1. Fall risk: ask one of his doctors for a script for PT either at home or at a PT facility. Add grab bars at strategic places along the walls where he doesn't have anything else to hold onto or sit on if he loses his balance. Add them especially in the bathroom and shower area, as well as by doors, indoors and out.

2. Call local hospitals or ask his pulmonary doctor if he/she is aware of any pulmonary therapy programs. They're paid for by Medicare, there's no limit on participation as there is with PT paid for by Medicare.

3. If he doesn't yet have an incentive spirometer, ask his pulmonary doctor if one would help. It's easy to use and could strengthen his lung functions.

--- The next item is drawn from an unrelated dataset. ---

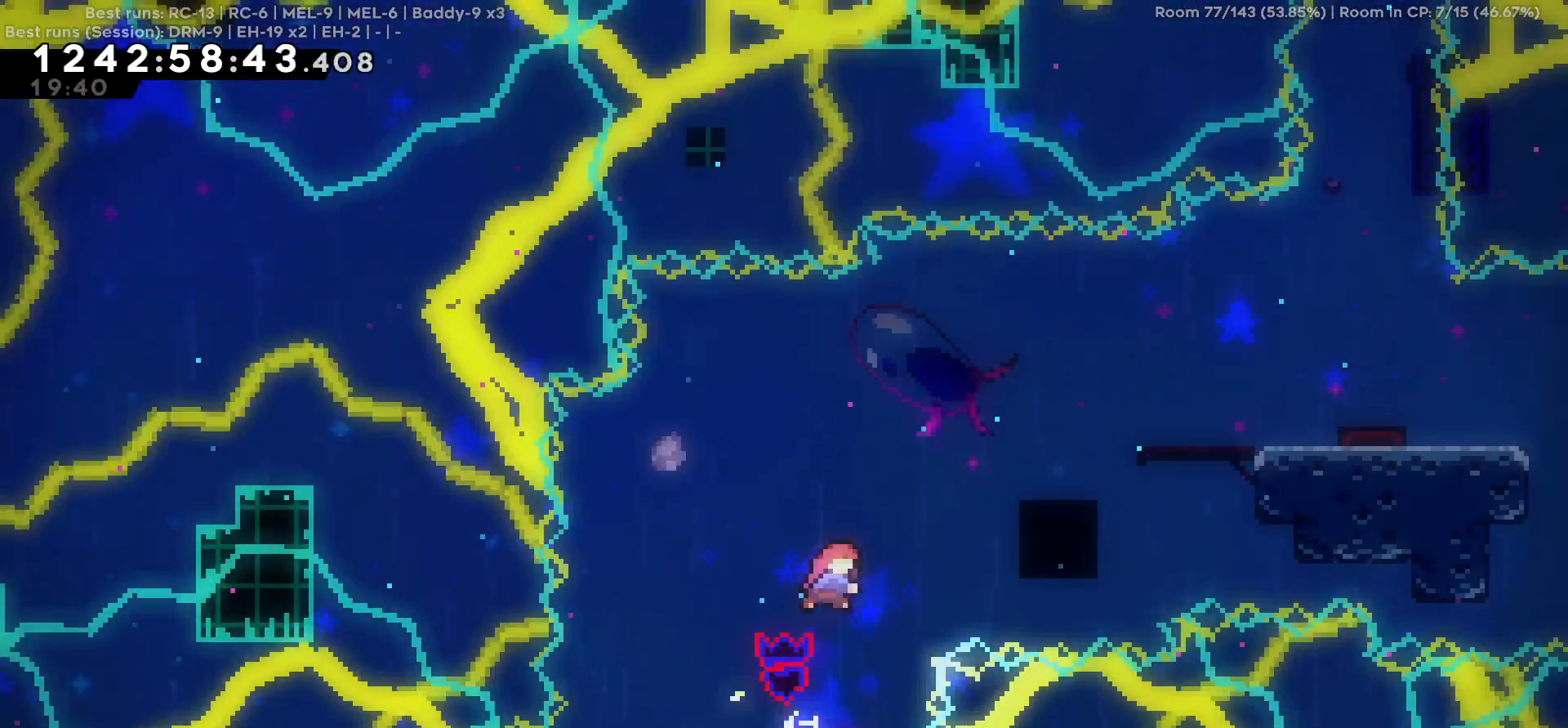
{"keys": [], "events": [[100, "w", "up"], [334, "d", "up"]]}
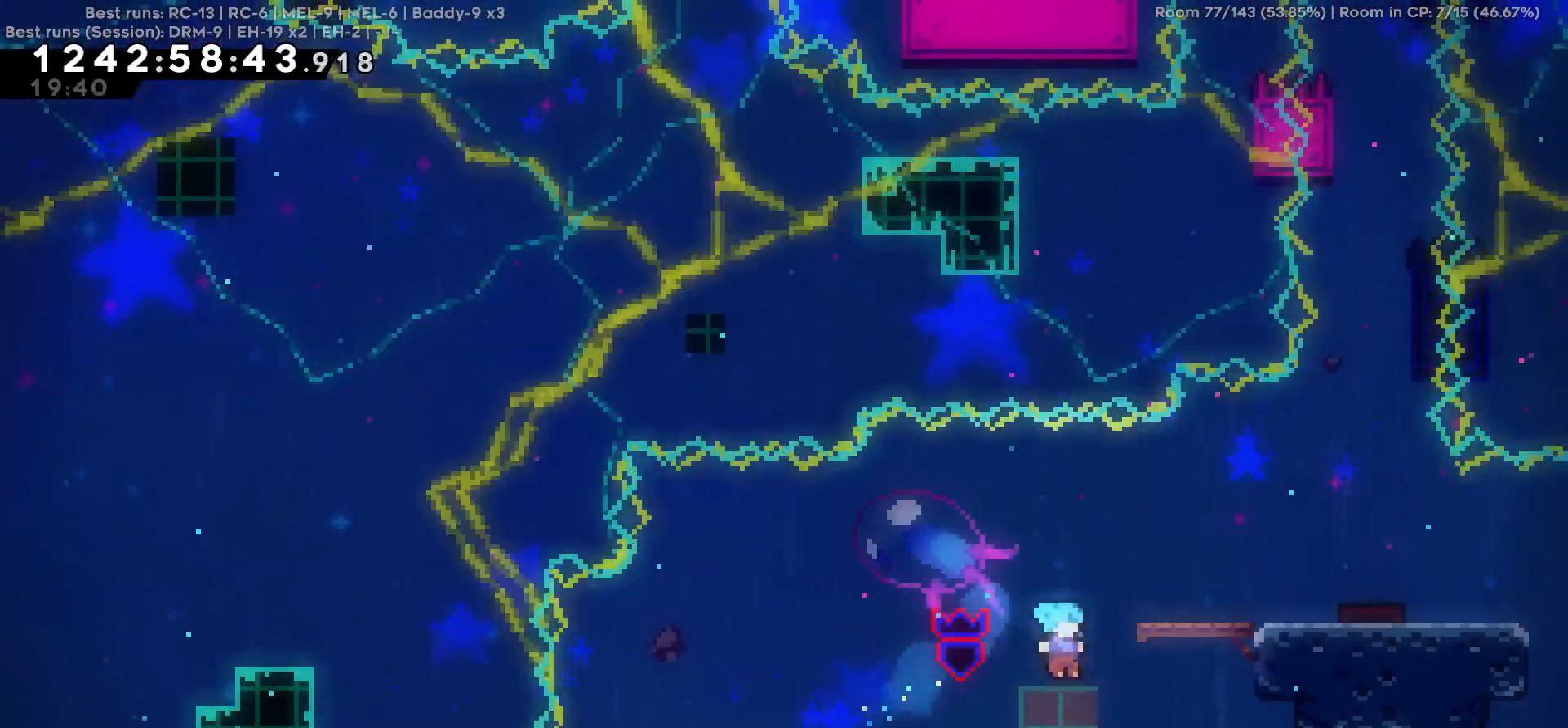
{"keys": ["d"], "events": [[17, "d", "down"], [17, "w", "down"], [267, "w", "up"]]}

4. If you don't have portable oxygen canisters or a portable oxygen concentrator, ask his pulmonary doctor to script for either. That will allow him to get out of the house, which can be very depressing for someone confined to it.

Plan excursions with him, perhaps once a week, whether it's to go to a senior center, library, restaurant...someplace that will be cheerful and elevate his mood.

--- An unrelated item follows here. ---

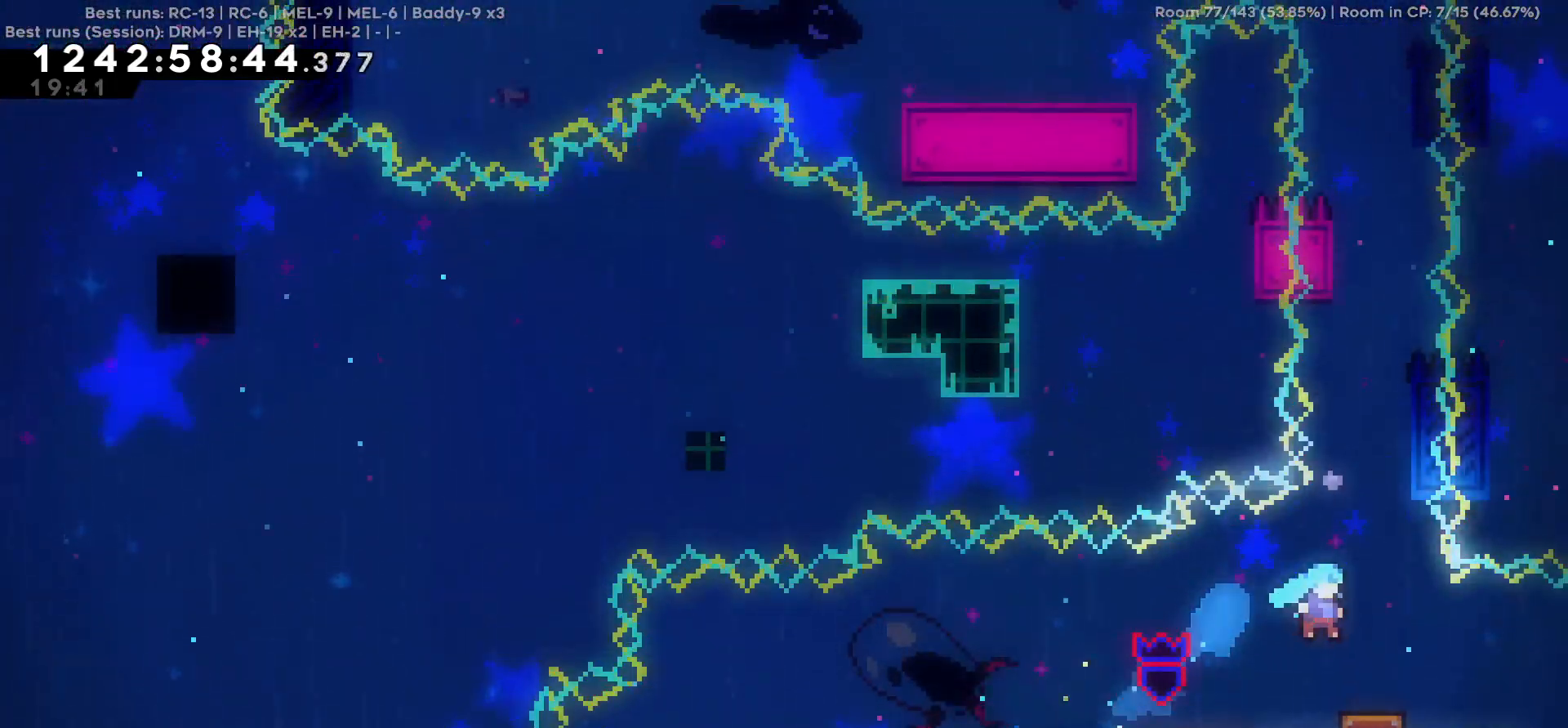
{"keys": ["d"]}
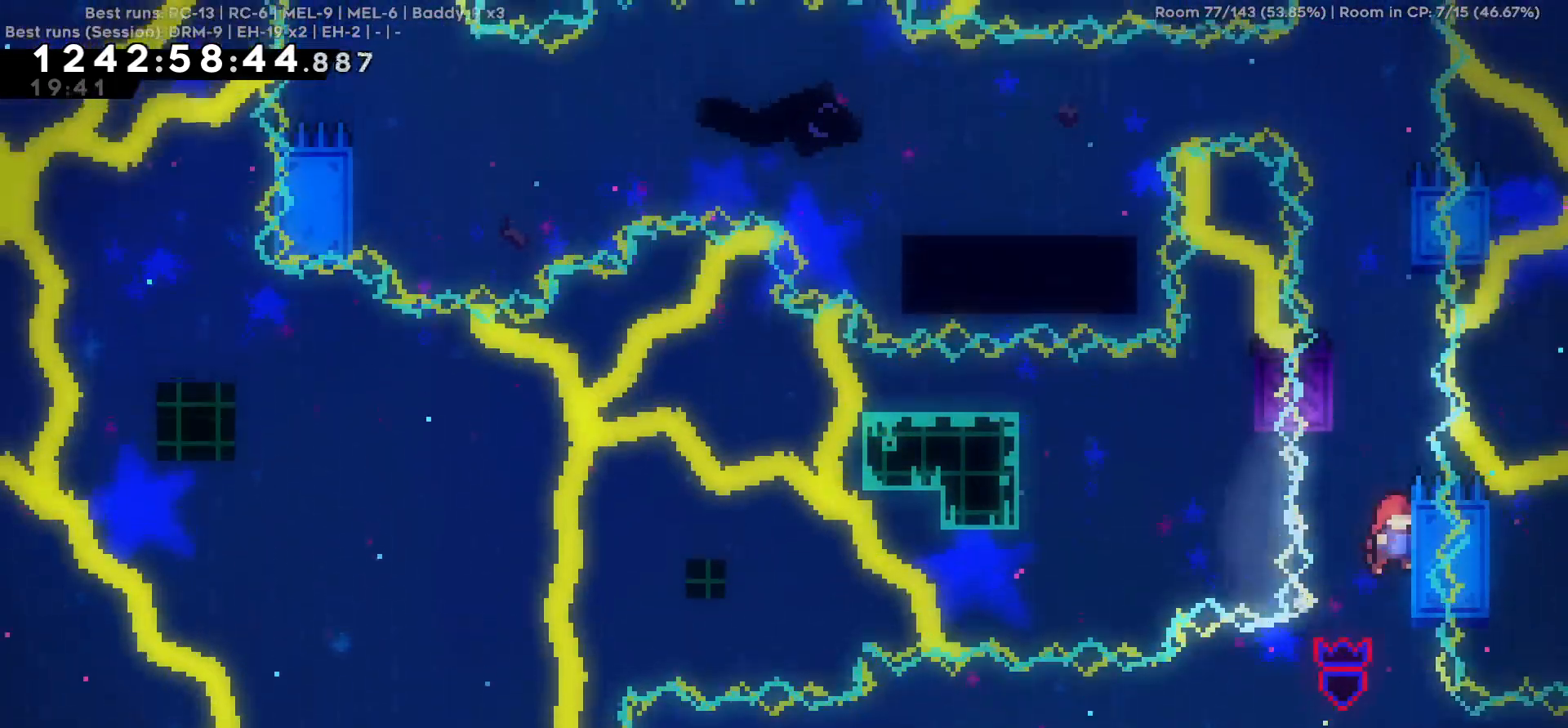
{"keys": [], "events": [[150, "d", "up"], [200, "w", "down"], [484, "w", "up"]]}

Free concerts at libraries or churches are especially nice; music in and of itself is therapeutic.

5. Ask one of his doctors about cessation of driving; the doctor might write a letter to the motor vehicle department ask them to set him up for a test drive. It's better to let a state agency do the apparent initiation work so you or the family aren't blamed for being a party to removal of his driving privileges.

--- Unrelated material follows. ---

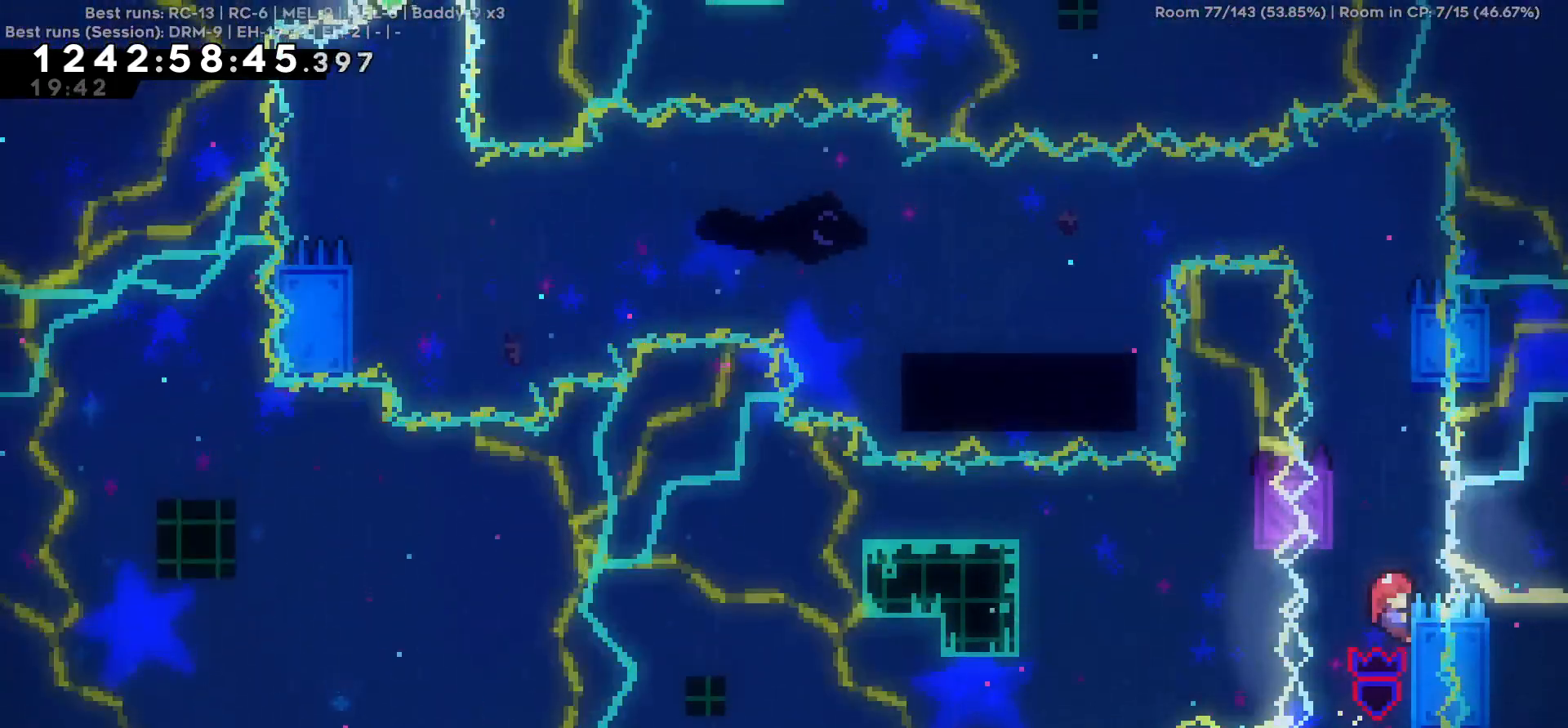
{"keys": ["a"], "events": [[400, "a", "down"]]}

6. As to memory, perhaps list all the things he tends to forget, find ways you can help take over the memory part....i.e., if he doesn't remember to pay bills, check his bills monthly and quarterly, set up a chart as to approximate date received as well as date due, then help him go through his mail and separate the bills for payment. Calendar them as well and remind him, gently, if you have to.

I think I'd start with out of the house activities that elevate one's mood - socialization and music. If he feels a little bit better, it might make the other activities he needs to do (such as PT) a little bit easier to take.

Sometimes I think as people age they just become overwhelmed with everything that's happening to them....loss of balance, other medical issues, fatigue, inability to concentrate or do what they've done for years, and it just becomes crippling because it's hard for someone to find a path out of the maelstrom. Think of yourself as being the guide, holding the lantern and helping him find his way .... and it will be difficult, so be prepared for that.